__Exercise details__
Rewrite the lines starting at the line that contains "Rosario Navarro, presidenta de SOFOFA." and ending at the line that contains "fragmentada. En ese", renaming "Sudamérica" to "América del Sur" and changing nothing else.
(Input data Opens)
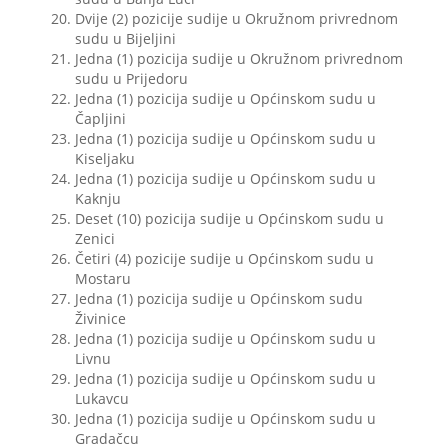
Dvije (2) pozicije sudije u Okružnom privrednom
sudu u Bijeljini
Jedna (1) pozicija sudije u Okružnom privrednom
sudu u Prijedoru
Jedna (1) pozicija sudije u Općinskom sudu u
Čapljini
Jedna (1) pozicija sudije u Općinskom sudu u
Kiseljaku
Jedna (1) pozicija sudije u Općinskom sudu u
Kaknju
Deset (10) pozicija sudije u Općinskom sudu u
Zenici
Četiri (4) pozicije sudije u Općinskom sudu u
Mostaru
Jedna (1) pozicija sudije u Općinskom sudu
Živinice
Jedna (1) pozicija sudije u Općinskom sudu u
Livnu
Jedna (1) pozicija sudije u Općinskom sudu u
Lukavcu
Jedna (1) pozicija sudije u Općinskom sudu u
Gradačcu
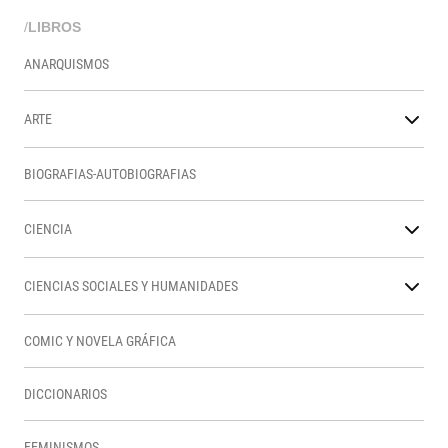
/
LIBROS
ANARQUISMOS
ARTE
BIOGRAFIAS-AUTOBIOGRAFIAS
CIENCIA
CIENCIAS SOCIALES Y HUMANIDADES
COMIC Y NOVELA GRÁFICA
DICCIONARIOS
FEMINISMOS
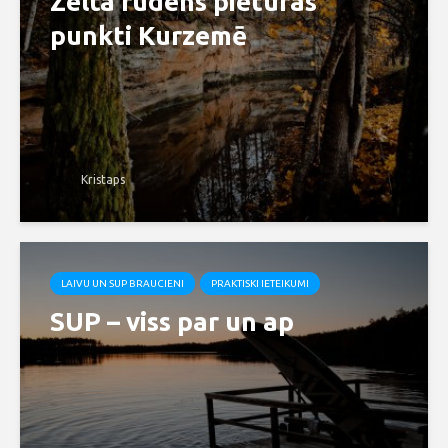
Zelta rudens pieturas
punkti Kurzemē
Kristaps
LAIVU UN SUP BRAUCIENI
PRAKTISKI IETEIKUMI
SUP – viss par un ap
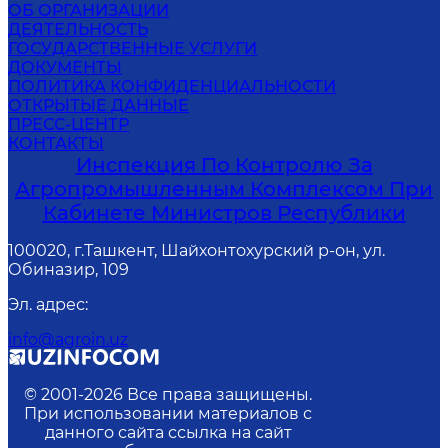
ОБ ОРГАНИЗАЦИИ
ДЕЯТЕЛЬНОСТЬ
ГОСУДАРСТВЕННЫЕ УСЛУГИ
ДОКУМЕНТЫ
ПОЛИТИКА КОНФИДЕНЦИАЛЬНОСТИ
ОТКРЫТЫЕ ДАННЫЕ
ПРЕСС-ЦЕНТР
КОНТАКТЫ
Инспекция По Контролю За
Агропромышленным Комплексом При
Кабинете Министров Республики
100020, г.Ташкент, Шайхонтохурский р-он, ул.
Обиназир, 109
Эл. адрес
:
info@agroin.uz
© 2001-
2026
Все права защищены.
При использовании материалов с
данного сайта ссылка на сайт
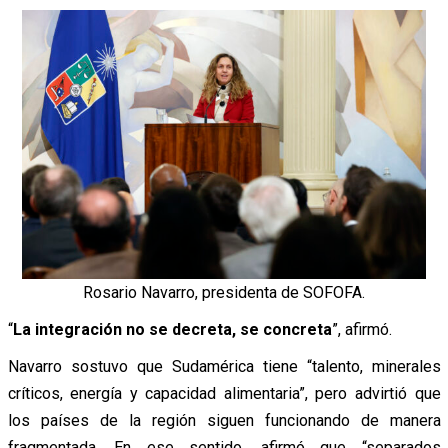
Rosario Navarro, presidenta de SOFOFA.
“
La integración no se decreta, se concreta
”, afirmó.
Navarro sostuvo que Sudamérica tiene “talento, minerales
críticos, energía y capacidad alimentaria”, pero advirtió que
los países de la región siguen funcionando de manera
fragmentada. En ese sentido, afirmó que “separados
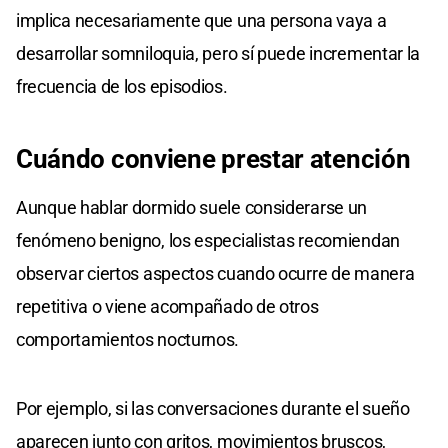
implica necesariamente que una persona vaya a
desarrollar somniloquia, pero sí puede incrementar la
frecuencia de los episodios.
Cuándo conviene prestar atención
Aunque hablar dormido suele considerarse un
fenómeno benigno, los especialistas recomiendan
observar ciertos aspectos cuando ocurre de manera
repetitiva o viene acompañado de otros
comportamientos nocturnos.
Por ejemplo, si las conversaciones durante el sueño
aparecen junto con gritos, movimientos bruscos,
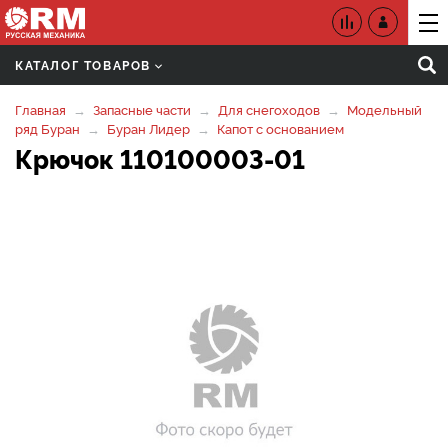
КАТАЛОГ ТОВАРОВ
Главная
Запасные части
Для снегоходов
Модельный
ряд Буран
Буран Лидер
Капот с основанием
Крючок 110100003-01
(Input data Closes)
__Answer for this exercise__
Rosario Navarro, presidenta de SOFOFA.
“
La integración no se decreta, se concreta
”, afirmó.
Navarro sostuvo que América del Sur tiene “talento, minerales
críticos, energía y capacidad alimentaria”, pero advirtió que
los países de la región siguen funcionando de manera
fragmentada. En ese sentido, afirmó que “separados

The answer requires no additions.